Command attention with compelling subject lines
You want to get the content read. To get your newsletter opened, you've got to titillate your audience with a sizzling subject line. It needs to be something that draws their eyes and then encourages them to open your newsletter.
Make sure your subject line demonstrates the value and oozes personality to stand out far from the madding crowd.
Although someone may subscribe to your emails, that doesn't mean they will open the email once it's in their inbox. A method that some marketers use to try and increase familiarity with their subscribers is by changing up the subject line each day, week, or month.
But eventually, your subscribers will get tired of those mundane subject lines. Why? Because of the lack of incentive to click on that email immediately. A more effective approach would be to have a unique and engaging subject line for each newsletter.
Pick A Single Call to Action
A newsletter is typically composed of multiple pieces of content with different calls to action. Even though you have more than one CTA, that doesn't mean they should all share the same level of importance.
If you want your subscribers to take action, only include one primary CTA. The rest of the CTAs should be “secondary options.” For example, they may click through to read a blog post or forward the email to someone else.

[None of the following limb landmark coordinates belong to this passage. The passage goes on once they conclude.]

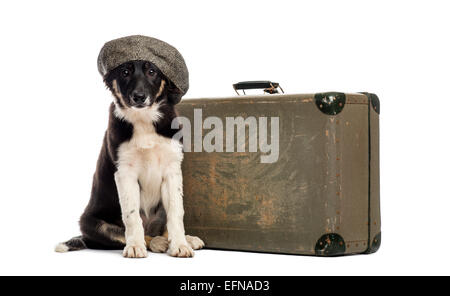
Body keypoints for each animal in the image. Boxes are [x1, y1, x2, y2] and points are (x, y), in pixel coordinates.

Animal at [55, 60, 204, 260]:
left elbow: (176, 212)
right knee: (134, 234)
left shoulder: (172, 171)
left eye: (152, 72)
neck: (144, 120)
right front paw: (135, 246)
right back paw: (156, 242)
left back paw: (184, 239)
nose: (139, 97)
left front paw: (180, 244)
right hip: (92, 224)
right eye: (125, 72)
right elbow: (132, 215)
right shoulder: (125, 172)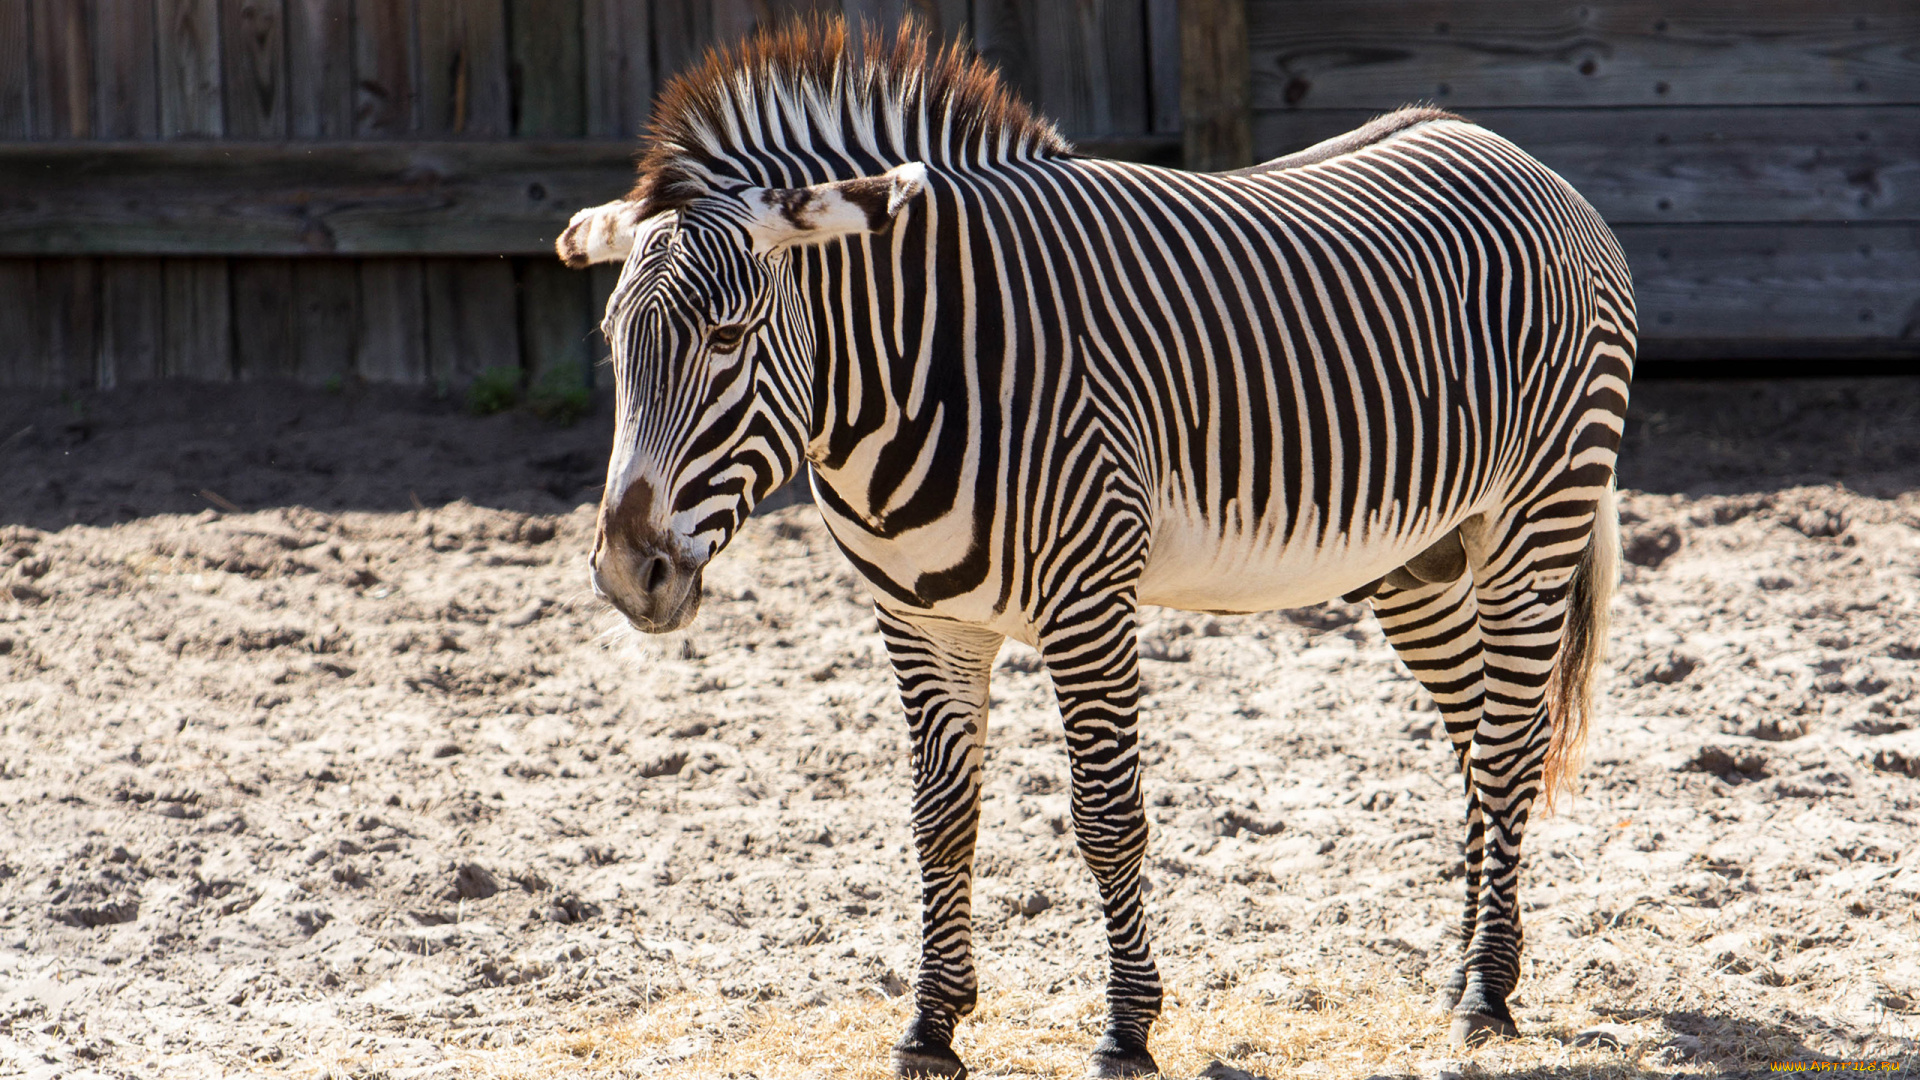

By making it easier for them to understand what you want from them, they are more likely to comply.
Start en media res
En media res is a Latin term for “in the midst of things.” It's also a storytelling technique that thrusts the reader right into the action. Start your client at the climax of your story, hook them, and draw them into your end-of-year newsletter.
Once you've got them interested, you can unfold your entire story and finish with a solid call to action.
Know the difference between year's, years', and years
As we get near the end of the year, it's essential to know the difference between “year's, years', and years.” It'll inspire confidence in your audience.
Year's indicates possession when the unit of time is singular.
- You were this year's top salesperson.
Years' indicates possession when the unit of time is plural.
- She will earn her degree in four years' time.
- The apostrophe is used because “years” modifies the noun “time.”
Year's and Years' express compound time
- As part of her contract, she received one year's tuition reimbursement.
- As a bonus, Clark Griswold received two years' membership in the “Jelly of the Month Club.”
Years is the plural of the word “year.”
- It's been years since I've seen her.